Amba had done nothing wrong and had acted entirely out of love, yet she was discarded as damaged goods. When she reflected on everything that had transpired, she was furious at both men, but she concluded that Bhishma was the ultimate cause of her lost future. She would have been a happily married queen if he had never abducted her.
Instead of returning to her family home, she entered the jungle and began practicing terrible austerities to gain the power she required for vengeance. She eventually gained the favor of the god Shiva, and he granted her the ability to murder Bhishma.
Shiva granted Amba’s wish, telling her that in her next incarnation, she would play a role in Bhishma’s death. Amba killed herself right away, determined to complete her aim as soon as possible.
The following section of the story has several variants. According to some tales, Amba is king Drupada’s daughter. Drupada calls her Shikhandi and raises her as a boy when Shiva tells him she will be changed into a man.
In this version, a powerful entity that lives in the jungle transforms her into a man. In some stories, Shikhandi is born male but grows up transsexual because Shiva bestows upon her the capacity to remember her previous life.
In any case, as Shiva predicted, Shikhandi gets the chance to be the cause of Bhishma’s death near the end of the Mahabharata during the Kurukshetra war, and his gender plays a key role.
The Kurukshetra war, which lasted 18 days, is the Mahabharata’s finale and is centered on a power struggle between two sets of cousins known as the Pandavas and the Kauravas.
Though Bhishma was aware that the Pandavas were extremely religious and that the world would be a better place with them as rulers, he was politically obliged to the Kauravas and thus felt morally compelled to fight against the exact people he preferred to fight for.
He wanted the Pandavas to win, but he knew no one could defeat him in combat. The Pandavas were well aware of this, so on the eve of the war’s ninth night — fighting would cease every nightfall and restart the following day — they approached Bhishma and asked him how they could possibly beat him. Taking advantage of the situation, Bhishma proclaimed that as a warrior, he would never, ever fight a lady.

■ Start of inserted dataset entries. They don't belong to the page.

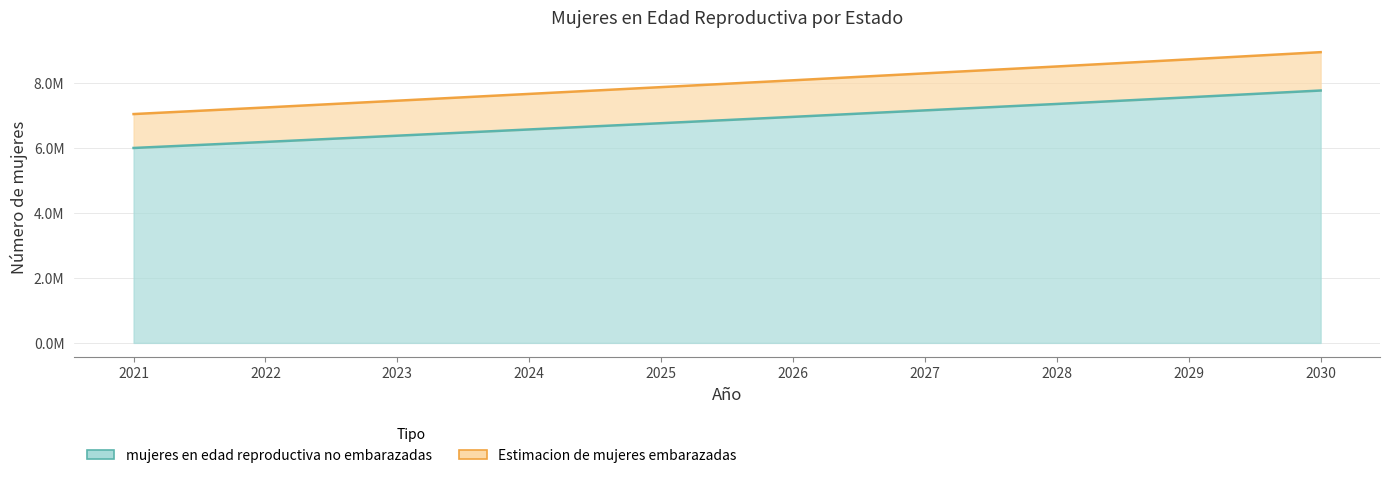

What is the minimum value for Estimacion de mujeres embarazadas?

7049000.0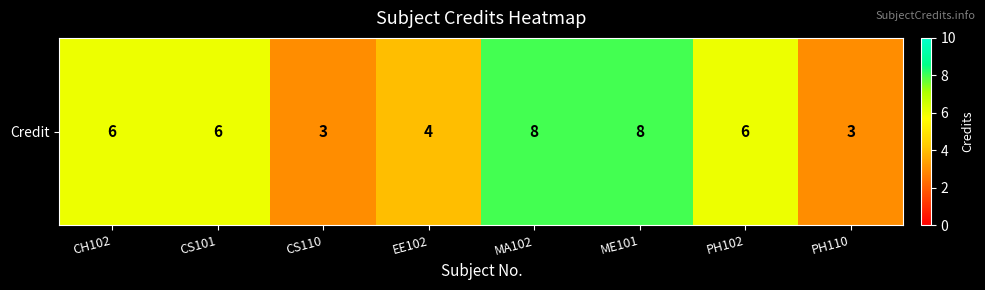

What is the difference between the maximum and minimum values?

5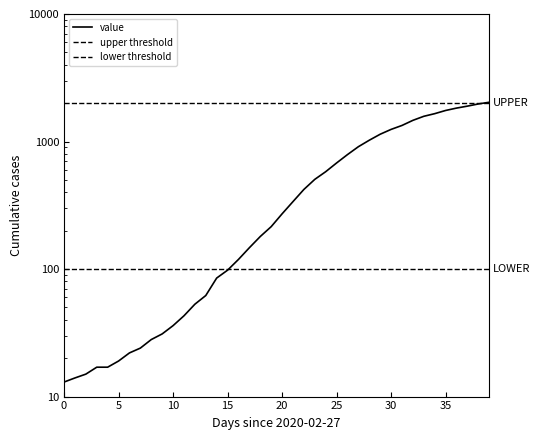

What position from the left is 2020-03-15?

18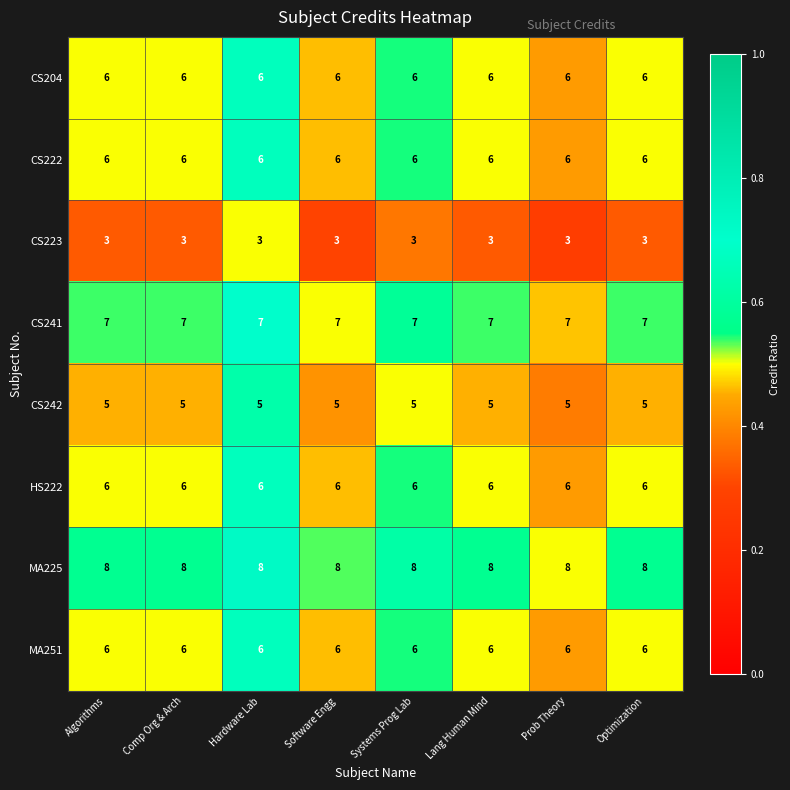

What value does the CS222 series have at Algorithms?

6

Knowing Shikhandi’s previous existence as Amba, the Pandavas launched an attack on Bhishma the next day, with Shikhandi leading the charge, closely followed by Arjuna, the Pandavas’ most talented fighter. Bhishma became weak when he refused to confront Shikhandi in battle, allowing Arjuna to take him down with a volley of arrows.
The Pandavas won the war after defeating Bhishma, the commander of the Kuru army. And Shikhandi, whose gender was never an issue in society, became regarded as a notable individual who played a key role in defeating the Kauravas.
Many people nowadays, especially Hindus, discriminate against persons like Shikhandi. True Hinduism, on the other hand, implies fostering love and respect based on soul equality, regardless of a person’s gender, ethnicity, or sexual orientation.
As a result, Hinduism has a history that includes all types of individuals and the key parts they have played in India’s most beloved religious legends.